» **Action item**
Once you reach the line containing "samenkomen.", copy it and every line after it exactly, through the end of the data below.

Given data: Begin

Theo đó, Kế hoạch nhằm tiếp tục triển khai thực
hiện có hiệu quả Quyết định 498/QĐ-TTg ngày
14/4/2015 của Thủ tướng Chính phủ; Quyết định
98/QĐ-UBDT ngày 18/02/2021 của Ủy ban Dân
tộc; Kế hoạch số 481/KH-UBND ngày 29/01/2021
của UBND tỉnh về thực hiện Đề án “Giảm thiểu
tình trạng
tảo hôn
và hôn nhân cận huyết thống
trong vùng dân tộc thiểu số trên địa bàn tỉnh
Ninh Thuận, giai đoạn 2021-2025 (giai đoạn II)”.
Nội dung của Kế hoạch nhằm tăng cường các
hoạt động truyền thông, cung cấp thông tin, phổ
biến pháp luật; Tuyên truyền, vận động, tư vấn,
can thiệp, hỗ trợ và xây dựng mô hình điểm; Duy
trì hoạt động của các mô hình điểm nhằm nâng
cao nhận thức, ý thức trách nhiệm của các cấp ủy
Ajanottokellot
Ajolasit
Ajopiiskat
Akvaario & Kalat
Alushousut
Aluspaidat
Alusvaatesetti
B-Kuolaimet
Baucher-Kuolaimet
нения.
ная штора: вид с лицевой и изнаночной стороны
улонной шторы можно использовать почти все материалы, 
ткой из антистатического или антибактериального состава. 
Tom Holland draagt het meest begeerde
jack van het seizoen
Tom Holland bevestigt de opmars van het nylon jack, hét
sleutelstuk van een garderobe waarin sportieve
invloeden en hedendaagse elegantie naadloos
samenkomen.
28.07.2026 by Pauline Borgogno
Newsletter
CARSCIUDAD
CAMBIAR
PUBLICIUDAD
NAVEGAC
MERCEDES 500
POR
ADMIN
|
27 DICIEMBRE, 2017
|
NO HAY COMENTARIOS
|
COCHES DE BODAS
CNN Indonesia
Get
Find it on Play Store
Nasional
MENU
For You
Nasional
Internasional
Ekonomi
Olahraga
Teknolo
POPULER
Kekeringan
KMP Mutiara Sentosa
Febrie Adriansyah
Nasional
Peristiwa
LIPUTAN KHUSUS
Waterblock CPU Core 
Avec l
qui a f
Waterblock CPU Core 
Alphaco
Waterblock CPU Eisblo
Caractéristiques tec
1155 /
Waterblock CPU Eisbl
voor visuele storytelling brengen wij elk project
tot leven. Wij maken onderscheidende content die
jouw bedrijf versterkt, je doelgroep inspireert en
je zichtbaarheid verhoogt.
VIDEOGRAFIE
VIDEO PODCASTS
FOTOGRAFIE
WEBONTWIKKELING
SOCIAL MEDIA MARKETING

Given data: End

» **Task answer**
samenkomen.
28.07.2026 by Pauline Borgogno
Newsletter
CARSCIUDAD
CAMBIAR
PUBLICIUDAD
NAVEGAC
MERCEDES 500
POR
ADMIN
|
27 DICIEMBRE, 2017
|
NO HAY COMENTARIOS
|
COCHES DE BODAS
CNN Indonesia
Get
Find it on Play Store
Nasional
MENU
For You
Nasional
Internasional
Ekonomi
Olahraga
Teknolo
POPULER
Kekeringan
KMP Mutiara Sentosa
Febrie Adriansyah
Nasional
Peristiwa
LIPUTAN KHUSUS
Waterblock CPU Core 
Avec l
qui a f
Waterblock CPU Core 
Alphaco
Waterblock CPU Eisblo
Caractéristiques tec
1155 /
Waterblock CPU Eisbl
voor visuele storytelling brengen wij elk project
tot leven. Wij maken onderscheidende content die
jouw bedrijf versterkt, je doelgroep inspireert en
je zichtbaarheid verhoogt.
VIDEOGRAFIE
VIDEO PODCASTS
FOTOGRAFIE
WEBONTWIKKELING
SOCIAL MEDIA MARKETING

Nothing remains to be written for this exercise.